Breaking away from the constraints of the ad industry, Les Télécréateurs executive producer Arno Moria and narrative artists Olivier Kuntzel and Florence Deygas have started their own business making and selling luxury, limited-edition lamps. The trio shed light on the Micha project to Joe Lancaster.

When the going gets tough, some people get angry, some people give up and some people do something about it. It was on a trip back to Paris after another maddening pitch to an agency in Amsterdam recently when Arno Moria, executive producer at Paris-based Les Télécréateurs, and long-time friends Olivier Kuntzel and Florence Deygas reached breaking point. “We were discussing all the frustrations of working in advertising,” says Moria. “You have more or less no control. You can propose, but other people dispose of your ideas. It’s very difficult to achieve something completely creative. We all work for clients and in the end we’re all hired guns.”

Kuntzel and Deygas are narrative artists who have worked on myriad projects ranging from music videos for Carla Bruni to movie titles for Steven Spielberg (Catch Me If You Can) since they formed a partnership, called Kuntzel+Deygas, in 1990. On the trip in question, Moria recalled a prototype of a lamp the couple had designed and shown at an exhibition the previous year. He suggested that the trio start their own business, manufacturing and selling the lamps, retaining complete control throughout the process. “We all said that, before criticising and having grand ideas about many things, before reorganising the whole world, let’s start with ourselves,” he explains.

The lamps are based on a drawing of a feline character – now known as Micha – originally sketched two years ago. “A lamp is designed to be functional, but our idea was to hide the function of the lamp in a character,” says Kuntzel. Currently, there are four models available for ‘adoption’, each one made from a single flat sheet of metal with Micha in a different position, evoking a sense of movement while omitting a soft prism of light that customers have compared to the glow of a fire.

While the creative decisions tend to be handled by Kuntzel and Deygas, Moria is equally involved in everything else, from PR and distribution to website and order management. The project seems to have brought some stress relief, a welcome distraction from the daily trials of the ad industry as well as a sense of achievement for the trio, whose enthusiasm for – and pride in – the project is obvious.

“It’s good to have three pairs of shoulders for all the problems because it’s for real,” says Moria. “It’s the real world; it’s not just FTPs and QuickTime and what has become the world of production. It’s a pretty big object.” Determined to offer a quality product, they carefully designed the production system and every single unit that is shipped first goes through their hands to be checked, numbered and signed. Anything they’re not happy with is discarded.

With prices hovering between €1,500 and €1,600 for what is essentially a luxury, one might not expect business to be booming, but Micha isn’t a hobby for any of the people involved and to date more than 60 lamps have been ‘adopted’ since going on sale in October last year. The limited-edition run of 250 lamps in each position won’t last forever, but they won’t be stopping there. They already have plans for Micha to grow – literally – according to Deygas. “We’re making designs for new variations of Micha positions. We’d love to have a giant Micha for the garden, like a tiger.”

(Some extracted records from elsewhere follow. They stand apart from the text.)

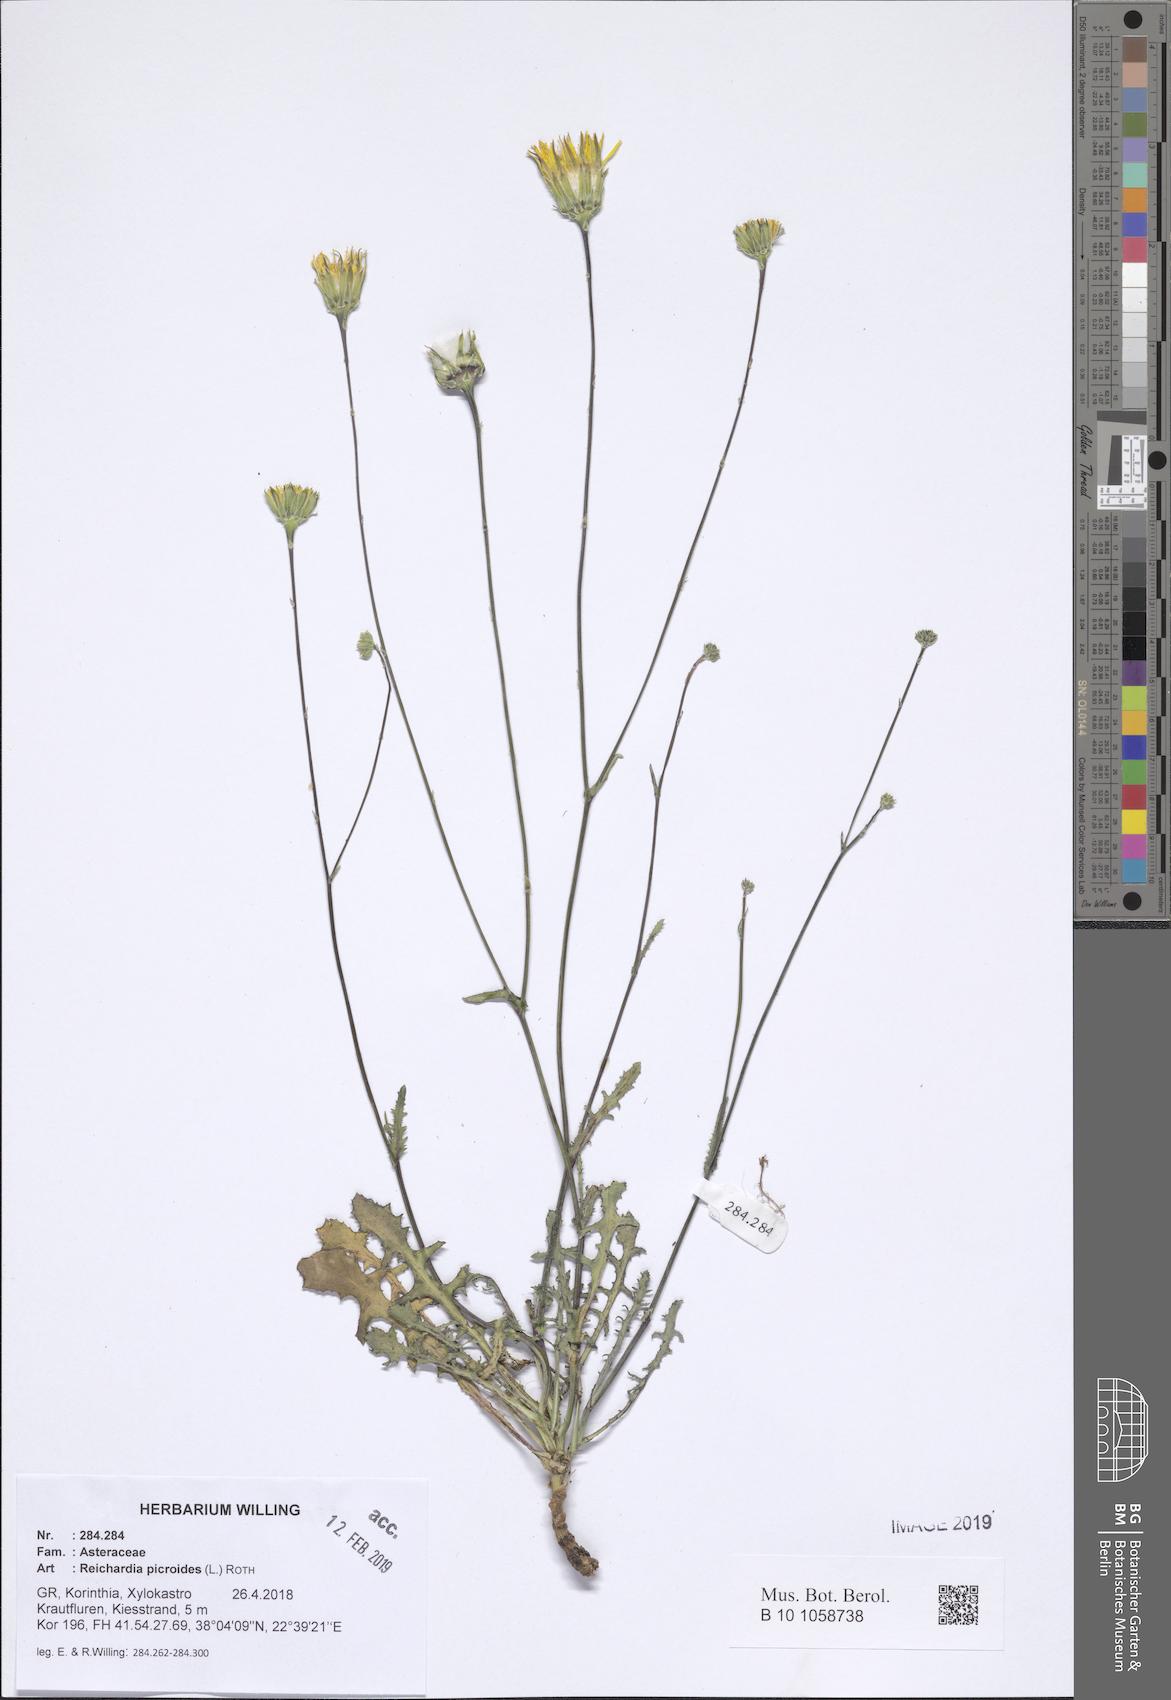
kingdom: Plantae
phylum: Tracheophyta
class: Magnoliopsida
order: Asterales
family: Asteraceae
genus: Reichardia
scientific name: Reichardia picroides
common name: Common brighteyes
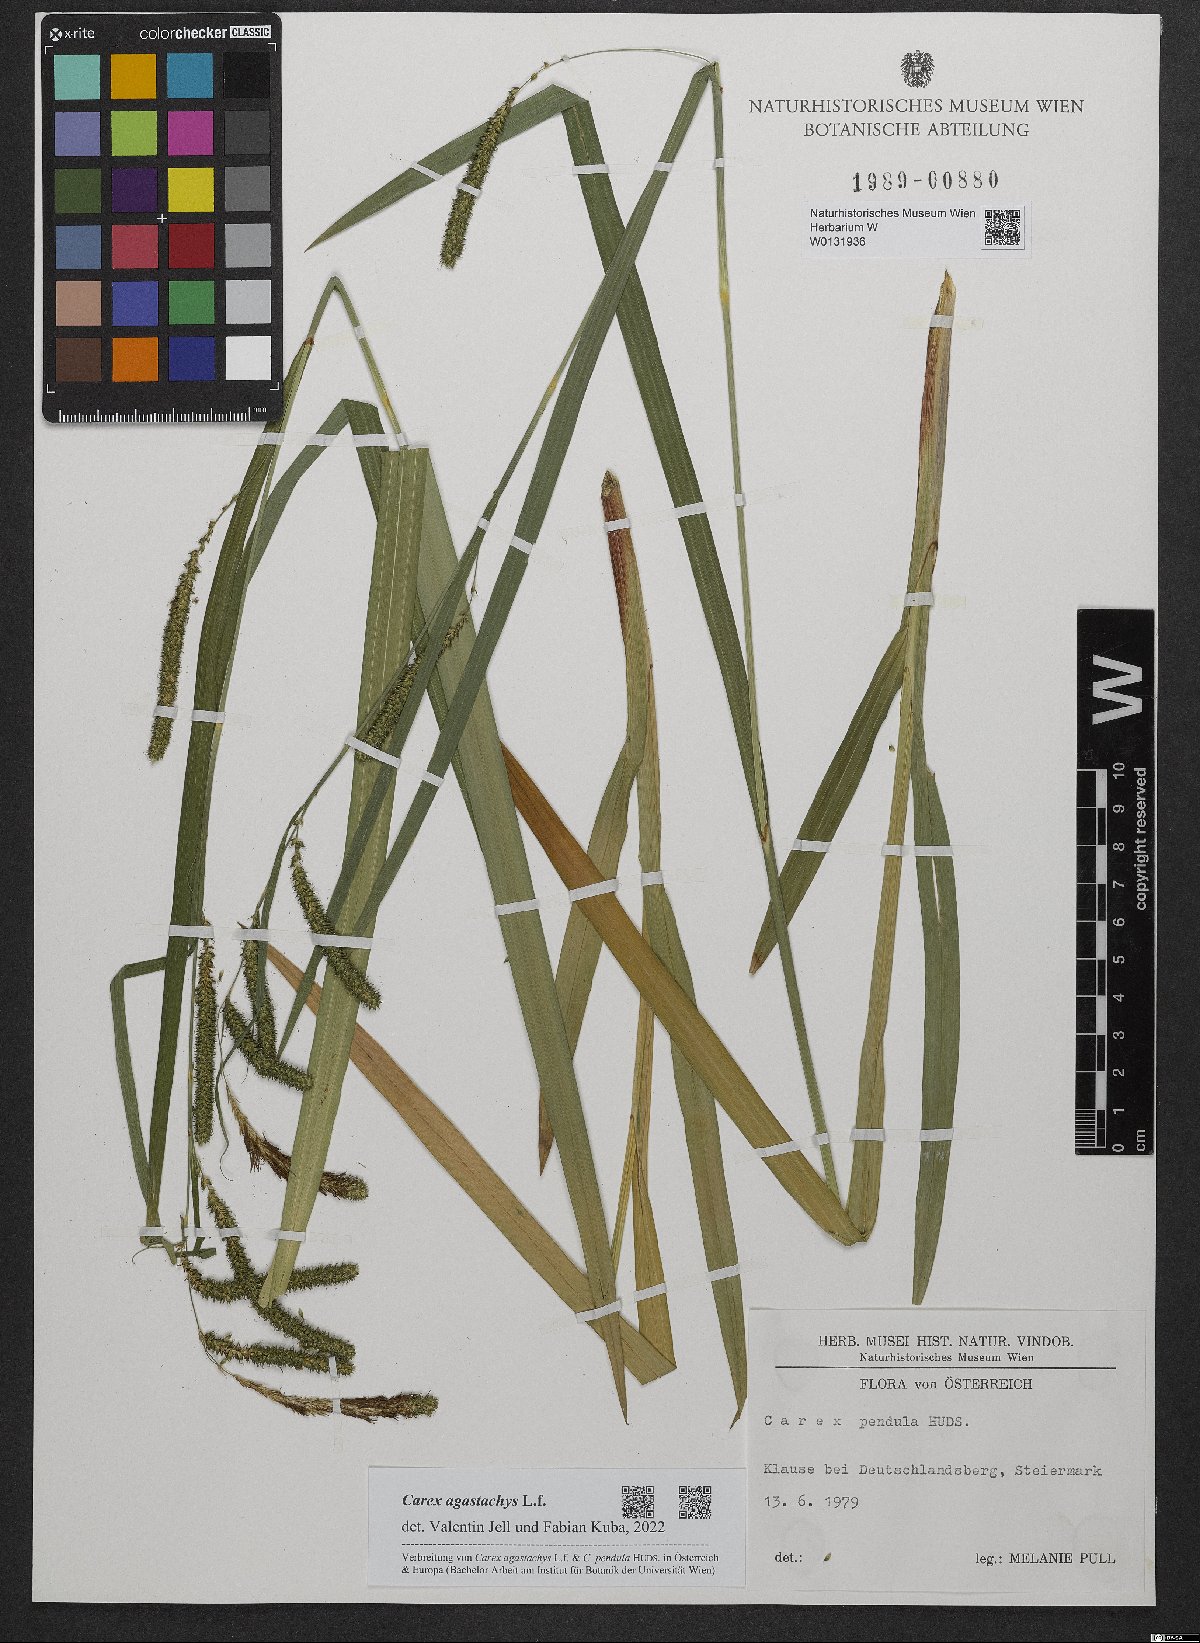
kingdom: Plantae
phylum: Tracheophyta
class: Liliopsida
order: Poales
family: Cyperaceae
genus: Carex
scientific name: Carex agastachys
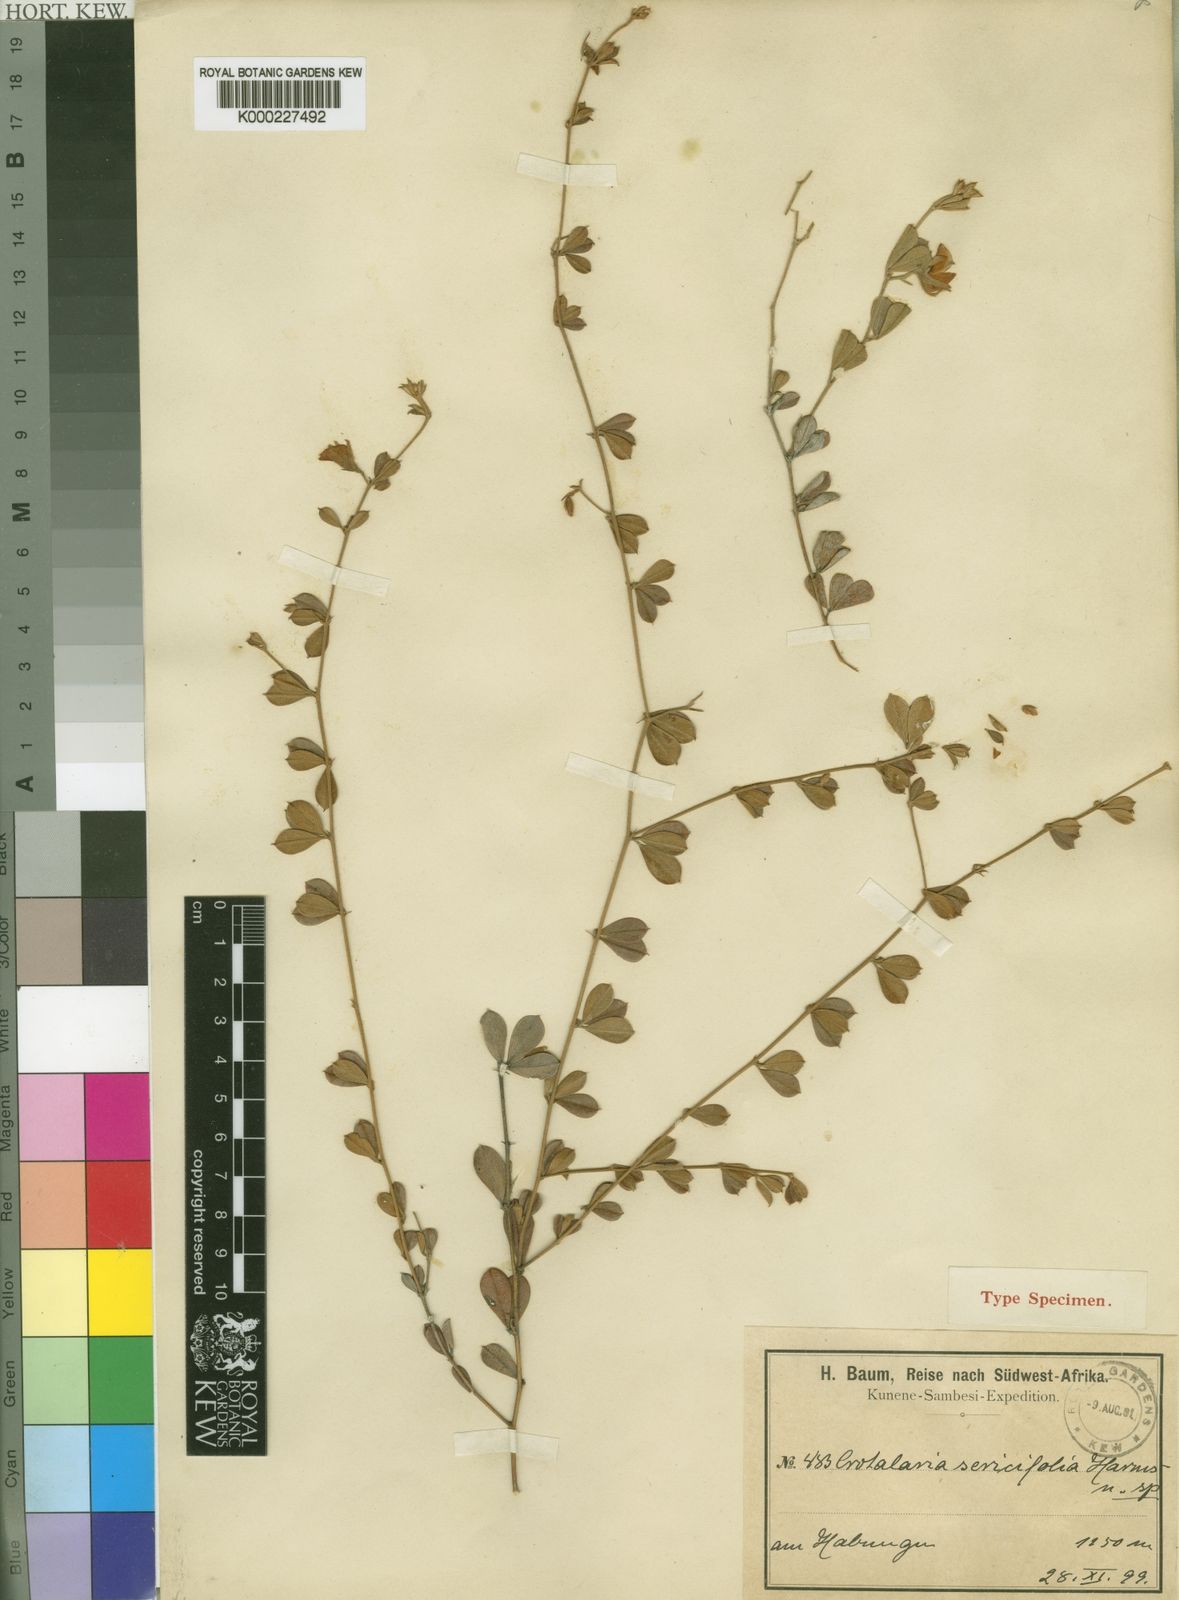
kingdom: Plantae
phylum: Tracheophyta
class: Magnoliopsida
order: Fabales
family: Fabaceae
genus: Crotalaria
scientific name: Crotalaria sericifolia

Moria won’t even stop there. “It’s pretty tricky to develop objects with electricity. We’ve started [the business] with a project that’s not very easy because there are a lot of regulations worldwide with craftsmanship and electricity. But we’d like to make super-monumental lamps. You’d do that for the garden of a museum or a public garden, like a Jeff Koons. The final objective is that Micha lights the whole of the Versaille gardens!” That’s a pretty big dream, but something tells you that ambition will never be in short supply with Moria, Kuntzel and Deygas.